**Required work**
I need the lines below from the one with "thumb cmc: (163, 104)" down to the one with "wrist: (184, 108)" reproduced exactly, both ends included, and nothing else.

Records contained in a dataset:
BEGIN

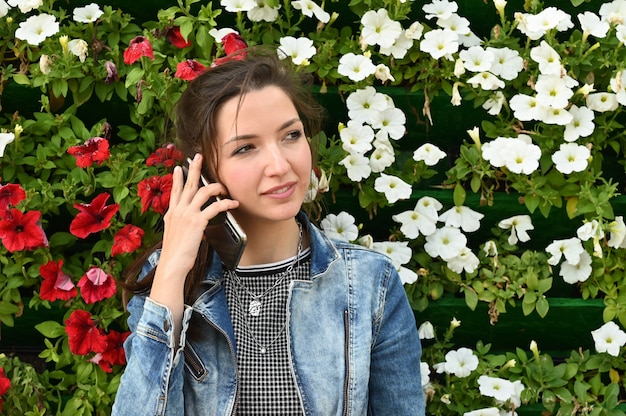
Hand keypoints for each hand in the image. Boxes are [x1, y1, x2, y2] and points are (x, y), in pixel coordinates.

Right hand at [161, 154, 238, 274]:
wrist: (172, 265)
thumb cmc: (176, 254)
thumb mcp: (175, 235)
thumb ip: (182, 225)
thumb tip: (194, 223)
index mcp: (172, 213)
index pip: (175, 191)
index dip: (177, 178)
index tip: (179, 168)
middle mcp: (178, 211)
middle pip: (188, 184)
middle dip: (195, 168)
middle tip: (199, 157)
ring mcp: (187, 214)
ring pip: (203, 192)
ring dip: (216, 187)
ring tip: (225, 188)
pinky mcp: (197, 221)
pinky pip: (215, 207)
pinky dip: (226, 204)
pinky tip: (233, 204)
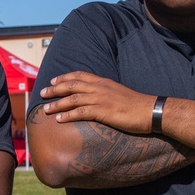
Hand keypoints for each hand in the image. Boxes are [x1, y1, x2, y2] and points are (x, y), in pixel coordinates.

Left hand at [39, 71, 156, 133]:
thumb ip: (106, 92)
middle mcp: (100, 88)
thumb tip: (96, 98)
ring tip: (45, 109)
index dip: (65, 77)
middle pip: (72, 85)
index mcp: (104, 82)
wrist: (152, 111)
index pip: (80, 75)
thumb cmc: (137, 105)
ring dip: (57, 103)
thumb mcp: (119, 93)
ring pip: (73, 99)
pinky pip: (81, 112)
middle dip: (55, 89)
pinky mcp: (103, 111)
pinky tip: (59, 119)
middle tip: (42, 93)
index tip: (53, 81)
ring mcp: (101, 99)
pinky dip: (68, 115)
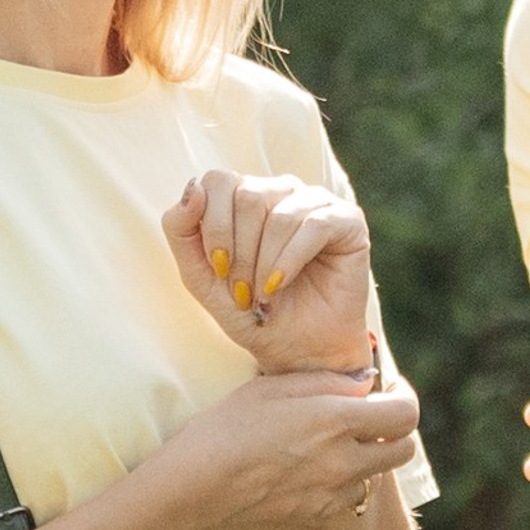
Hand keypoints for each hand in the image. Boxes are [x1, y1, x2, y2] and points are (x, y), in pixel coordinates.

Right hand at [154, 371, 421, 529]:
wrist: (192, 493)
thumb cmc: (223, 431)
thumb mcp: (270, 388)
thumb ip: (327, 383)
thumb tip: (364, 385)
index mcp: (334, 421)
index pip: (405, 413)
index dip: (404, 397)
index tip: (390, 390)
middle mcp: (343, 462)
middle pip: (404, 449)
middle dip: (393, 430)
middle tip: (368, 418)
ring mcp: (331, 497)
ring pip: (374, 477)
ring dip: (363, 459)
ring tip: (327, 447)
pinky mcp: (315, 520)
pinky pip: (343, 500)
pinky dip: (336, 485)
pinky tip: (302, 473)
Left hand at [164, 171, 377, 375]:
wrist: (294, 349)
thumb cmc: (249, 310)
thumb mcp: (200, 275)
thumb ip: (181, 230)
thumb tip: (193, 187)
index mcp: (244, 196)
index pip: (219, 181)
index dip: (214, 227)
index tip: (219, 268)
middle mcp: (280, 191)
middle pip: (248, 197)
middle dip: (239, 253)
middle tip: (244, 289)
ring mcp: (315, 202)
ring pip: (278, 214)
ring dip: (264, 263)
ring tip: (264, 293)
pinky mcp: (347, 220)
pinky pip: (313, 225)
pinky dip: (290, 261)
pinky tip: (282, 284)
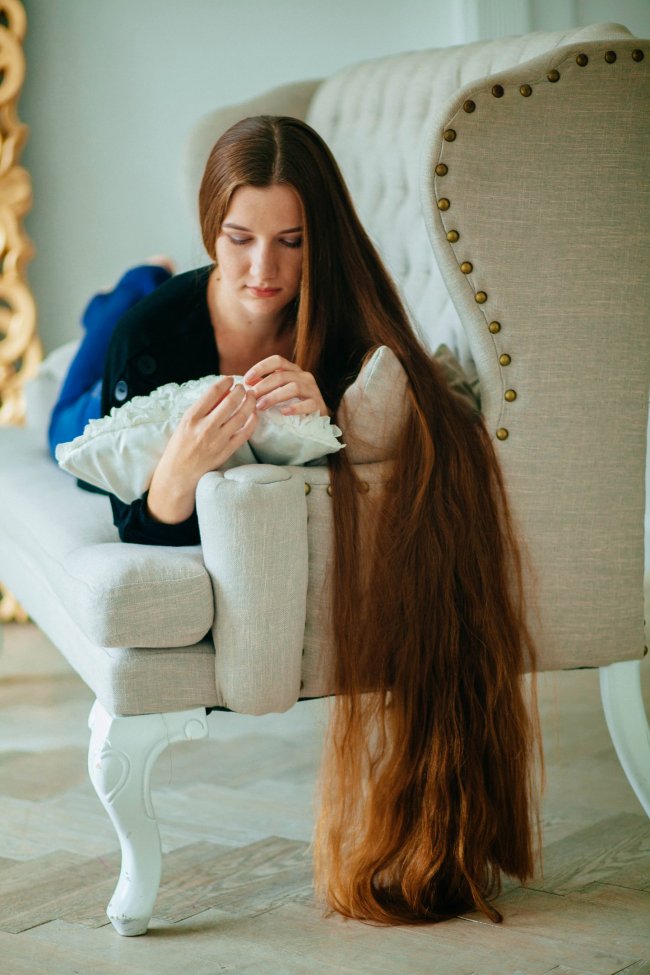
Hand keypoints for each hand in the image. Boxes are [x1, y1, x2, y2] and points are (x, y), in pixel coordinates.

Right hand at [146, 377, 256, 522]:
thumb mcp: (185, 423)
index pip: (212, 392)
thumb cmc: (179, 447)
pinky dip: (253, 421)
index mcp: (191, 418)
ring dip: (249, 402)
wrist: (178, 475)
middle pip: (230, 401)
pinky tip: (254, 414)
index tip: (230, 380)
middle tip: (243, 387)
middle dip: (240, 390)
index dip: (225, 382)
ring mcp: (218, 440)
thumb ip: (202, 409)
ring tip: (251, 396)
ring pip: (241, 415)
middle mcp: (205, 427)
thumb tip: (222, 392)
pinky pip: (245, 433)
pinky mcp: (227, 451)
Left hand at [243, 355, 328, 416]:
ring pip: (294, 388)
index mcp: (293, 370)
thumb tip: (245, 383)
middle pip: (282, 375)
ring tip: (261, 406)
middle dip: (263, 386)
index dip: (261, 368)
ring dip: (274, 396)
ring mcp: (313, 390)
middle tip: (251, 396)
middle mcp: (304, 376)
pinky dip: (295, 407)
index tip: (246, 380)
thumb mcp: (279, 391)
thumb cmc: (293, 403)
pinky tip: (283, 412)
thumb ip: (264, 385)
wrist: (316, 419)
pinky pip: (308, 404)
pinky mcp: (318, 405)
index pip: (277, 361)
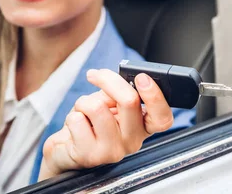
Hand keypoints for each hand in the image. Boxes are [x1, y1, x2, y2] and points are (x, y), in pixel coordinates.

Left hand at [39, 69, 173, 179]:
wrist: (68, 148)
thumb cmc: (90, 123)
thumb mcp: (108, 103)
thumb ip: (118, 92)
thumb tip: (120, 78)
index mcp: (142, 127)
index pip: (163, 117)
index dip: (155, 96)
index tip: (141, 77)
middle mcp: (132, 142)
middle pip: (130, 101)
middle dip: (108, 81)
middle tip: (95, 75)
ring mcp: (113, 152)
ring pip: (97, 108)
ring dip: (84, 102)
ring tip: (83, 111)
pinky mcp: (90, 157)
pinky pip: (77, 120)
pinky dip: (72, 116)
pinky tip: (76, 127)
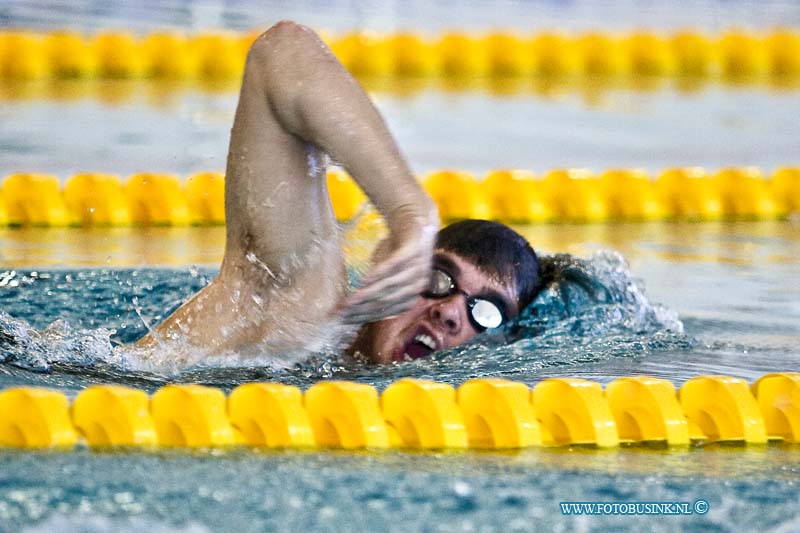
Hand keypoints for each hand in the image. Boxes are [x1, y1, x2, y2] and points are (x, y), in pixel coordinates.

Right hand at [334, 202, 438, 323]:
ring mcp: (418, 267)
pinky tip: (365, 279)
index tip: (342, 319)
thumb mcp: (386, 275)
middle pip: (386, 302)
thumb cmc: (396, 252)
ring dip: (368, 294)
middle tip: (340, 312)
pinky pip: (396, 263)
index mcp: (411, 296)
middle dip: (362, 309)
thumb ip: (376, 291)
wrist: (414, 221)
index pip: (385, 311)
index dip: (363, 316)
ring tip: (349, 300)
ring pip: (390, 286)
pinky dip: (380, 272)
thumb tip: (351, 308)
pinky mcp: (414, 249)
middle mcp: (417, 285)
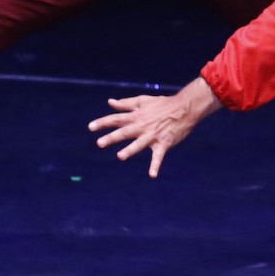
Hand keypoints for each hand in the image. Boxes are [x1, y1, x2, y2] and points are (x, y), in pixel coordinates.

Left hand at [87, 77, 222, 177]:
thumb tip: (110, 102)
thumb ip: (126, 103)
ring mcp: (153, 135)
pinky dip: (155, 166)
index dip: (103, 122)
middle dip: (112, 138)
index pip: (116, 119)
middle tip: (99, 143)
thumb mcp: (143, 100)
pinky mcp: (163, 143)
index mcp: (136, 116)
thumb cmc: (163, 104)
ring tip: (120, 156)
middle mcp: (142, 126)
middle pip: (125, 132)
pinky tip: (152, 175)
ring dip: (130, 150)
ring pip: (139, 144)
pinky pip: (158, 156)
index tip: (90, 127)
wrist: (184, 108)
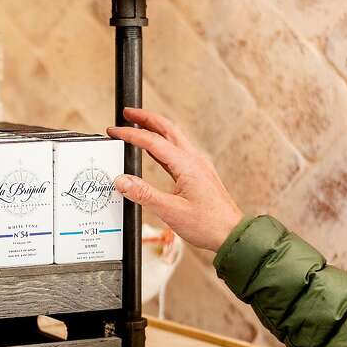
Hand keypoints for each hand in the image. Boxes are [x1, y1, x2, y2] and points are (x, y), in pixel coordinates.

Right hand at [106, 107, 243, 251]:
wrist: (231, 234)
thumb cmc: (208, 224)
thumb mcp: (170, 211)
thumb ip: (144, 194)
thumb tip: (122, 181)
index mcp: (187, 165)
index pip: (153, 141)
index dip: (131, 134)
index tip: (114, 131)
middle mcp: (194, 160)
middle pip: (168, 128)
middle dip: (146, 118)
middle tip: (128, 112)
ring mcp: (198, 165)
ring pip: (174, 137)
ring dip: (155, 128)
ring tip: (138, 125)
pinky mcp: (198, 173)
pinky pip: (178, 150)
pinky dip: (162, 144)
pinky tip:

END

**Written answer**
thumb cmc: (163, 104)
ring tip: (120, 156)
middle mcp: (142, 126)
middle pip: (125, 132)
pinky tip: (152, 175)
ring dip: (130, 150)
ring pip: (139, 144)
pinky pip: (158, 156)
index tip: (90, 127)
wrist: (184, 108)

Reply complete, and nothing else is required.